- INSTRUCCIONES DE LA TAREA: Retome el fragmento sobre la culpa en la Alemania de la posguerra y continúelo a partir de su última oración.

- FRAGMENTO SELECCIONADO:

“Lo que pasó en Alemania fue que los que no hicieran nada malo se sintieron culpables, y los que hicieron todo mal (durante la dictadura de Hitler), como Adolfo Eichmann, no sintieron ninguna culpabilidad”, escribió Hannah Arendt, la gran exponente de la filosofía política del siglo 20, perseguida por los nazis, refugiada y luego prominente catedrática en Estados Unidos.
Creciendo en la Alemania de la posguerra, no entendí esta verdad tan evidente - y tan oculta. Pero cuando leí el reportaje sobre el juicio que Israel hizo al burócrata del genocidio Adolf Eichmann, se me explicó lo que siempre había sentido. Nosotros, la generación de los nacidos al final y después de la guerra, siempre supimos que algo estaba mal: nuestros padres no mostraron ningún remordimiento por los crímenes cometidos a nombre de Alemania, y nosotros, que tuvimos la suerte de nacer después, nos sentimos con la permanente obligación de explicar, de pedir disculpa, de recompensar, ante nosotros mismos, ante las víctimas, ante los países vecinos, que Alemania había invadido.

- REGISTROS DE DATOS:
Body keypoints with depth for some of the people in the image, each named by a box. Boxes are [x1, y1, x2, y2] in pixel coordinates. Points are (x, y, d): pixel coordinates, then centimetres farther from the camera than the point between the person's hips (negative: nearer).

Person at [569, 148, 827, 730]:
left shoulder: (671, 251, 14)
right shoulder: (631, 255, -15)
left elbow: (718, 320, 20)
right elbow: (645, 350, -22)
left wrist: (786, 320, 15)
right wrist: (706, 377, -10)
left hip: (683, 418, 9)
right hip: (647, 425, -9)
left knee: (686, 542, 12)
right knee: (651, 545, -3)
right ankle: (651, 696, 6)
---
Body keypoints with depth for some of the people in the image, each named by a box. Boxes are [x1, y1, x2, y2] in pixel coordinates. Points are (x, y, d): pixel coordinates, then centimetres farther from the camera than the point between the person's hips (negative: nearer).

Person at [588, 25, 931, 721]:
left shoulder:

- EJERCICIO RESUELTO:
Detrás de la verdad arriba citada de Arendt está la provocativa tesis de ella sobre “la banalidad del mal”. Ella detectó que los que habían cometido crímenes de guerra y genocidios no fueron unas personas con características de monstruos o locos - fueron hombres (y también mujeres) comunes y corrientes, madres amorosas, padres responsables, que en la vida “civil” trataron bien a sus perros, sus hijos y sus vecinos. Para Hannah Arendt, esto fue hasta peor y daba aun más razón de dudar de la humanidad. Y también explicaba que los millones de militantes nazi y colaboradores de la dictadura, al terminar de la guerra, se confundieron en la masa y nadie los reconoció como criminales.
Este es el resumen del la “banalidad del mal”, revelación que a Hannah Arendt le provocó muchos enemigos. Es más fácil asumir que hay maldad, cuando sea visible y monstruosa.
Y obviamente, todos estos malos, pero "banales”, nunca sintieron ninguna culpa.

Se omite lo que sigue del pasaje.